Imam Boztat wurde vor zwei Tagen (am 8. März) im Xozun Dorf bei Mazgirt in Dersim von zwei maskierten Personen ermordet. „Ich war draußen um Holz zu holen. Dort sah ich zwei maskierte Personen, die Waffen hatten. Ich ging ins Haus. Einige Minuten später klopfte es an der Tür. Als ich die Tür öffnete, standen zwei Personen vor der Tür. „Wohnt Imam hier?“ fragten sie. Als ich bejahrte, sagten sie „Wir sind seine Freunde und müssen ihn sehen.“ Gerade als ich verneinte, kam mein Sohn unwissend aus dem Zimmer. Sie sagten ihm, er solle mit ihnen kommen, sie hätten etwas zu besprechen. Mein Sohn wollte nicht mit ihnen gehen. Er sagte: „Was soll ich mit euch sprechen, ich kenne euch gar nicht.“ Als mein Sohn gerade die Tür schließen wollte, schossen sie 5 mal auf ihn. Er brach zusammen. Ich wusste nicht, was ich machen sollte, war erschrocken und habe nur geweint,“ meinte später seine Mutter Fidan Boztat.
In letzte Zeit haben Meldungen über Verschleppung, Folter, Bedrohung, Scheinexekutionen, Vergewaltigung von oppositionellen Menschen in der Türkei und speziell in den kurdischen Gebieten zugenommen.

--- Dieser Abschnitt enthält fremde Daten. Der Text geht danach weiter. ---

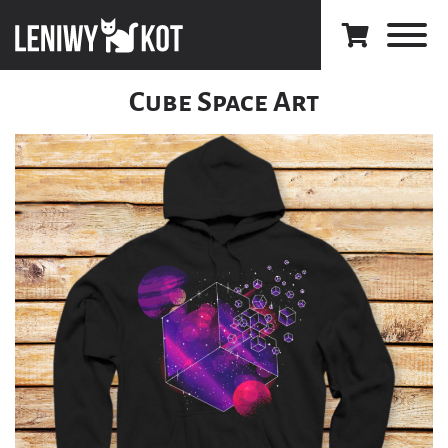
Cube Space Art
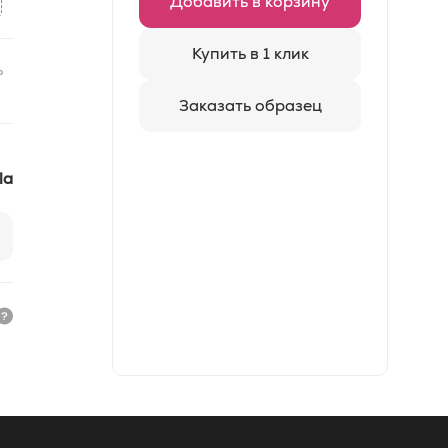
Добавить в корзину
Купить в 1 клик
ь
Заказать образец
la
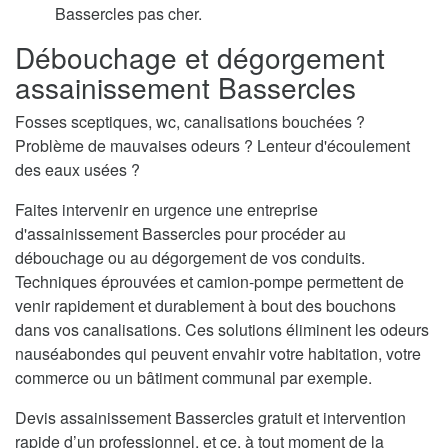
Bassercles pas cher.
Débouchage et dégorgement
assainissement Bassercles
Fosses sceptiques, wc, canalisations bouchées ?
Problème de mauvaises odeurs ? Lenteur d'écoulement
des eaux usées ?
Faites intervenir en urgence une entreprise
d'assainissement Bassercles pour procéder au
débouchage ou au dégorgement de vos conduits.
Techniques éprouvées et camion-pompe permettent de
venir rapidement et durablement à bout des bouchons
dans vos canalisations. Ces solutions éliminent les odeurs
nauséabondes qui peuvent envahir votre habitation, votre
commerce ou un bâtiment communal par exemple.
Devis assainissement Bassercles gratuit et intervention
rapide d’un professionnel, et ce, à tout moment de la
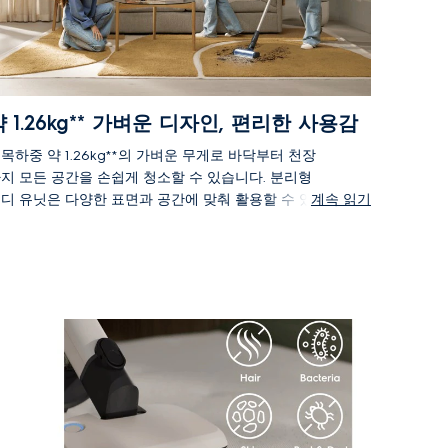
약 1.26kg** 가벼운 디자인, 편리한 사용감
목하중 약 1.26kg**의 가벼운 무게로 바닥부터 천장
지 모든 공간을 손쉽게 청소할 수 있습니다. 분리형
디 유닛은 다양한 표면과 공간에 맞춰 활용할 수 있
계속 읽기
, 하나의 제품으로 보다 유연하게 청소 할 수 있습니
.
*손목 하중 기준으로 측정된 체감 무게로, IEC 62885-2
tandard에 따라 일렉트로룩스 Global Lab 내부 실험 결과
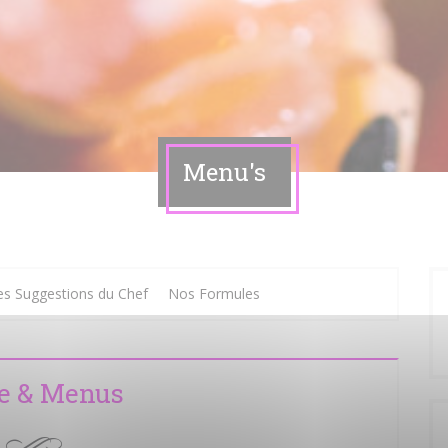
Menu's
es Suggestions du Chef
Nos Formules
e & Menus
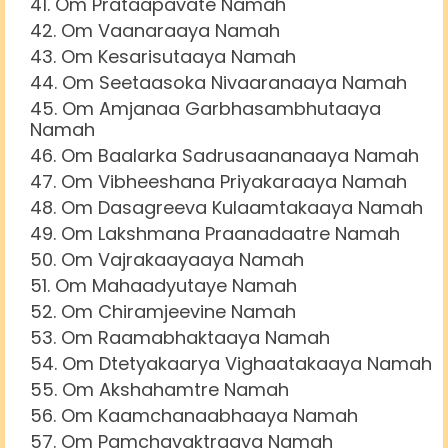
Om Prataapavate Namah
Om Vaanaraaya Namah
Om Kesarisutaaya Namah
Om Seetaasoka Nivaaranaaya Namah
Om Amjanaa Garbhasambhutaaya
Namah
Om Baalarka Sadrusaananaaya Namah
Om Vibheeshana Priyakaraaya Namah
Om Dasagreeva Kulaamtakaaya Namah
Om Lakshmana Praanadaatre Namah
Om Vajrakaayaaya Namah
Om Mahaadyutaye Namah
Om Chiramjeevine Namah
Om Raamabhaktaaya Namah
Om Dtetyakaarya Vighaatakaaya Namah
Om Akshahamtre Namah
Om Kaamchanaabhaaya Namah
Om Pamchavaktraaya Namah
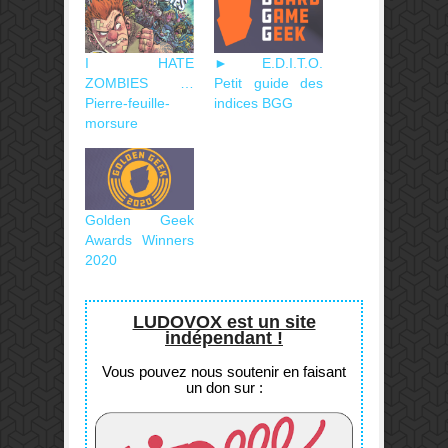
I HATE
► E.D.I.T.O.
ZOMBIES …
Petit guide des
Pierre-feuille-
indices BGG
morsure
Golden Geek
Awards Winners
2020
LUDOVOX est un site
indépendant !
Vous pouvez nous soutenir en faisant
un don sur :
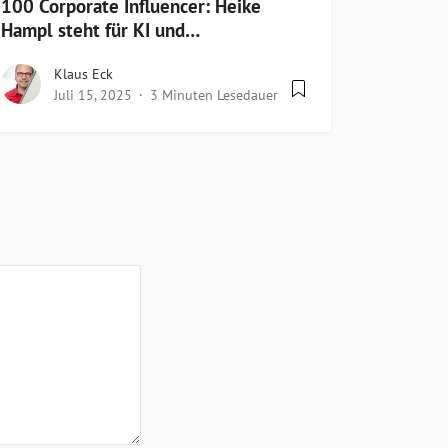
100 Corporate Influencer: Heike
Hampl steht für KI und…
Klaus Eck
Juli 15, 2025
3 Minuten Lesedauer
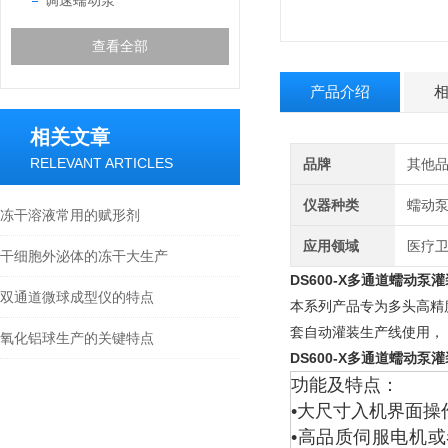
调速蠕动泵
查看全部
产品介绍
相关文章
RELEVANT ARTICLES
品牌
其他
仪器种类
蠕动
冻干溶液常用的赋形剂
应用领域
医疗卫
干细胞外泌体的冻干大生产
DS600-X多通道蠕动泵
双通道微球成型仪的特点
本系列产品专为多头高精
套自动灌装生产线使用，
氧化铝球生产的关键特点
DS600-X多通道蠕动泵
功能及特点：
•大尺寸入机界面操
•高品质伺服电机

Nach einem Bericht des Menschenrechtsvereins IHD verloren allein im Osten und Südosten des Landes im Februar 4 Personen ihr Leben durch Morde, die von unbekannten Tätern verübt wurden.

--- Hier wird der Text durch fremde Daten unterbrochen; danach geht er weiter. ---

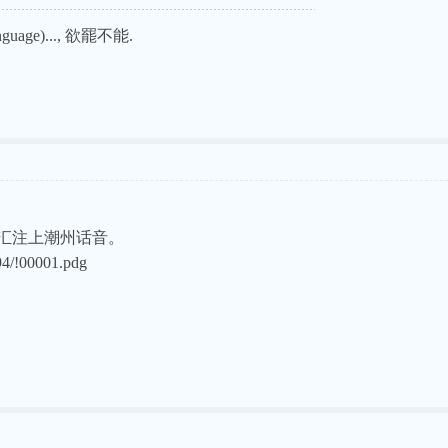
uage)..., 欲罷不能.
汇注上潮州话音。
94/!00001.pdg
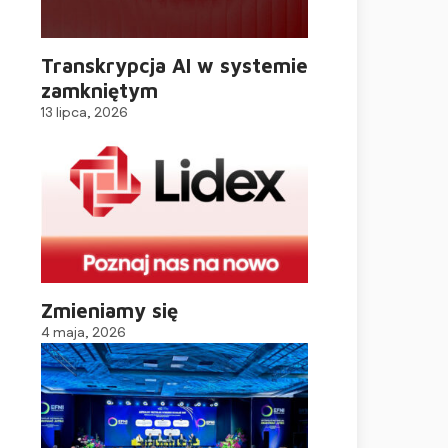
Transkrypcja AI w systemie
zamkniętym
13 lipca, 2026
Zmieniamy się
4 maja, 2026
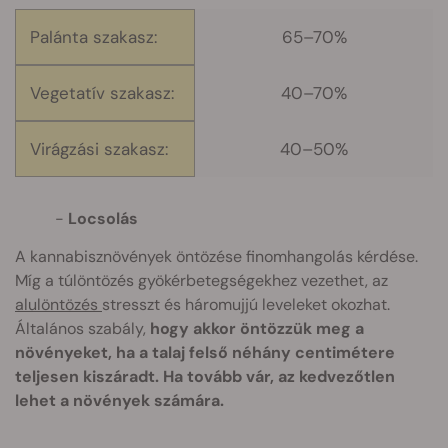
Palánta szakasz:
65–70%
Vegetatív szakasz:
40–70%
Virágzási szakasz:
40–50%
Locsolás
A kannabisznövények öntözése finomhangolás kérdése.
Míg a túlöntözés gyökérbetegségekhez vezethet, az
alulöntözés
stresszt és háromujjú leveleket okozhat.
Általános szabály,
hogy akkor öntözzük meg a
növényeket, ha a talaj felső néhány centimétere
teljesen kiszáradt. Ha tovább vár, az kedvezőtlen
lehet a növények számára.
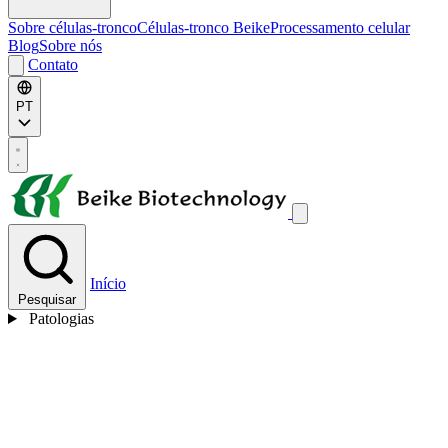
Sobre células-tronco
Células-tronco Beike
Processamento celular
Blog
Sobre nós
Contato
PT
Início
Pesquisar
Patologias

Anfang der 90er Jahre lauerte der Tod in den kurdischen Städten. Am hellen Tag wurden täglich Dutzende Menschen durch Axthiebe auf den Kopf oder mit einem Schuss in den Hinterkopf hingerichtet. Die Zahl der Opfer wird mit Tausenden beziffert. Im Krieg gegen die kurdische Befreiungsbewegung PKK organisierte der türkische Staat paramilitärische Kräfte wie die JITEM oder duldete bzw. unterstützte Kräfte wie die Hizbullah. Diese operierten in den kurdischen Gebieten mit dem Ziel der Vernichtung der PKK und gingen später auch gegen Intellektuelle, Unternehmer, Politiker und Geistliche vor, die eine positive Einstellung zur kurdischen Frage hatten.
Ohne dass das Verbrechen der jüngsten Geschichte aufgeklärt wurden, ohne dass der Staat ernsthaft und glaubhaft Abstand von diesen Methoden genommen hätte, setzen in der Türkei bestimmte Kräfte erneut auf die selben jahrelang angewandten Terrormethoden. Und auch heute bleiben die Täter wie damals im Dunklen. Diese Tatsache erschreckt - vor allem vor dem Hintergrund der angeblichen Verbesserungen der Menschenrechte in der Türkei. Wie kann in der Türkei von Fortschritt die Rede sein, wenn die Anpassungsgesetze von solchen Taten überschattet und beschmutzt werden.
Die Türkei muss die Geschichte ihres schmutzigen Krieges aufarbeiten. Es ist eine Verhöhnung dass Personen wie Tansu Ciller (ehem. Ministerpräsidentin der Türkei) und Mehmet Agri (ehemaliger Innenminister und heute Vorsitzender der DYP), die damals die politische Verantwortung trugen, sich heute noch immer unbehelligt im Licht der Öffentlichkeit bewegen können.
Das KURD-CHR fordert die Arbeit eine unabhängige Wahrheitskommission, die die Verbrechen gegen die Zivilgesellschaft aufklärt und die Verantwortlichen zur Rechenschaft zieht.